Go through the data below and copy each line that includes "pleasing".

#### GIVEN RECORDS ####

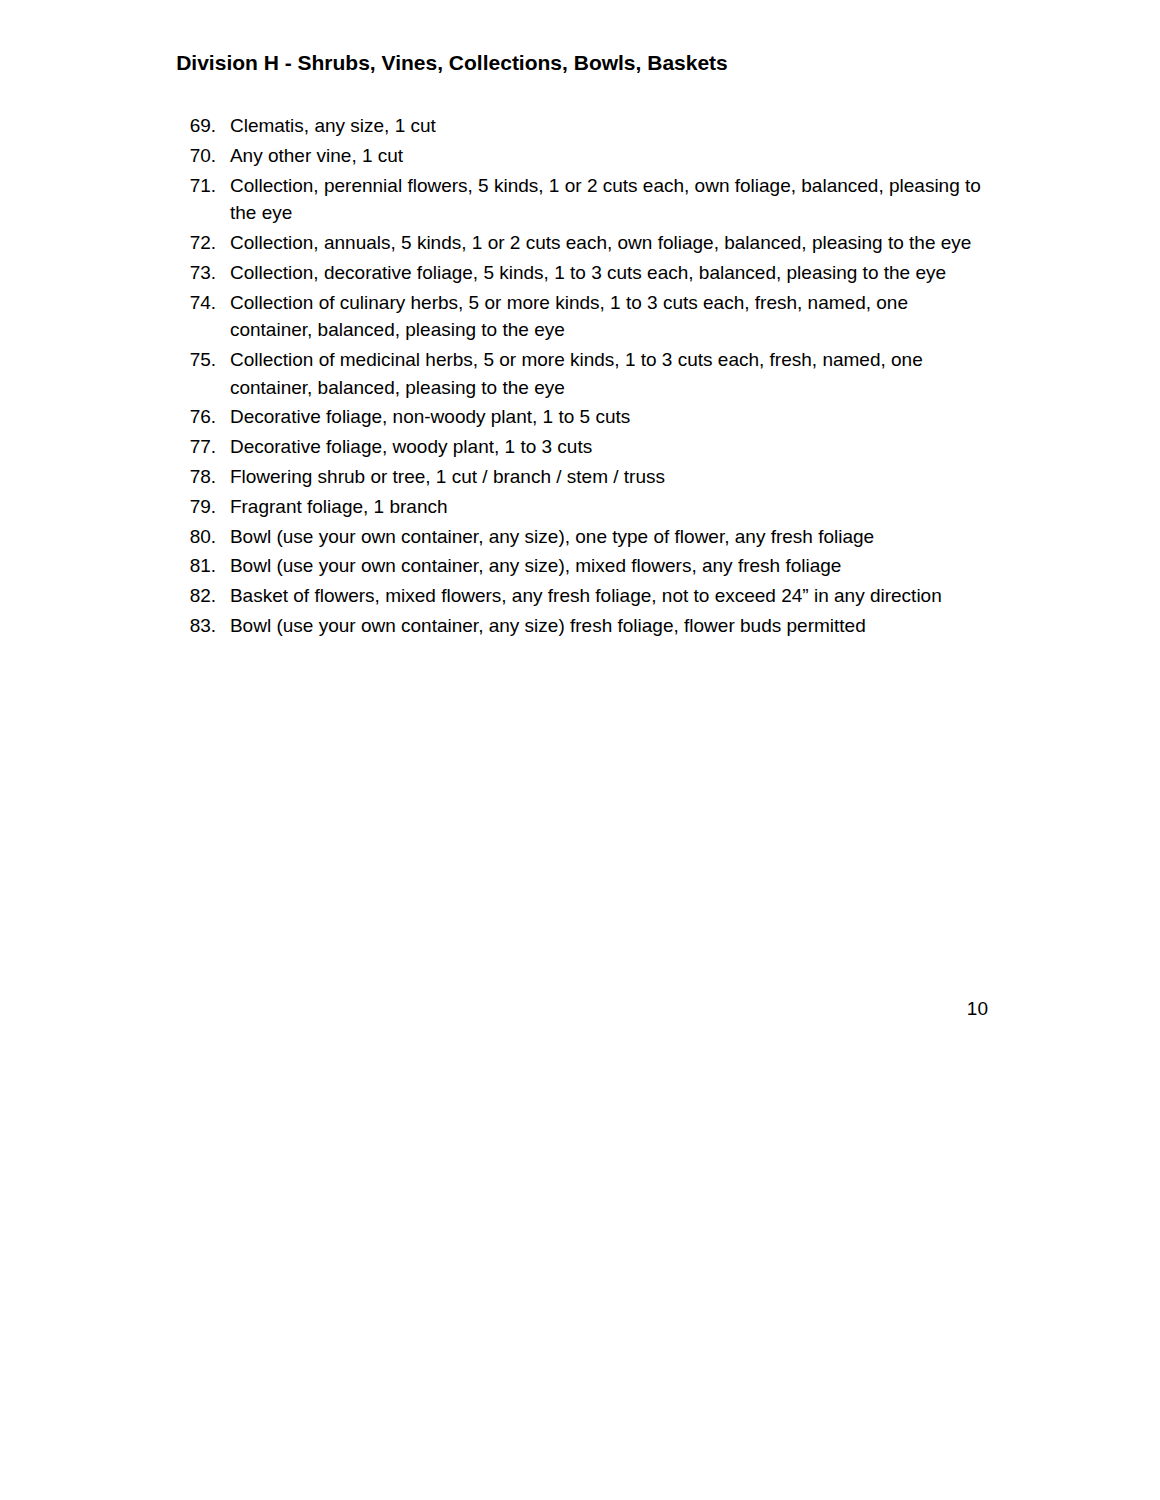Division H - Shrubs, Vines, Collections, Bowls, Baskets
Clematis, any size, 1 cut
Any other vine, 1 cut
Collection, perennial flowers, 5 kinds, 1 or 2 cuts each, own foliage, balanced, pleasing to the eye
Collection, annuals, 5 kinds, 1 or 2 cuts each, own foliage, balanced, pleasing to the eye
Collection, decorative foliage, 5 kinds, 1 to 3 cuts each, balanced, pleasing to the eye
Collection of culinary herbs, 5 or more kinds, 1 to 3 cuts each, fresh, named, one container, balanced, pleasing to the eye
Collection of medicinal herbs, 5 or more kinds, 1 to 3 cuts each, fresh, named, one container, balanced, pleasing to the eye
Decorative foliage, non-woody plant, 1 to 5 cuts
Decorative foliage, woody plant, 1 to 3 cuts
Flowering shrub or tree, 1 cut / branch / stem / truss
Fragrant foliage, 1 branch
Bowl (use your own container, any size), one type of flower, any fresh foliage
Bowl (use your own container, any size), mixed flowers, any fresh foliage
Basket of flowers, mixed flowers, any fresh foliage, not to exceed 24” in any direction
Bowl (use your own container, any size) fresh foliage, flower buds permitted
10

####

* _REPLY TO THE TASK_
Collection, perennial flowers, 5 kinds, 1 or 2 cuts each, own foliage, balanced, pleasing to the eye
Collection, annuals, 5 kinds, 1 or 2 cuts each, own foliage, balanced, pleasing to the eye
Collection, decorative foliage, 5 kinds, 1 to 3 cuts each, balanced, pleasing to the eye
Collection of culinary herbs, 5 or more kinds, 1 to 3 cuts each, fresh, named, one container, balanced, pleasing to the eye
Collection of medicinal herbs, 5 or more kinds, 1 to 3 cuts each, fresh, named, one container, balanced, pleasing to the eye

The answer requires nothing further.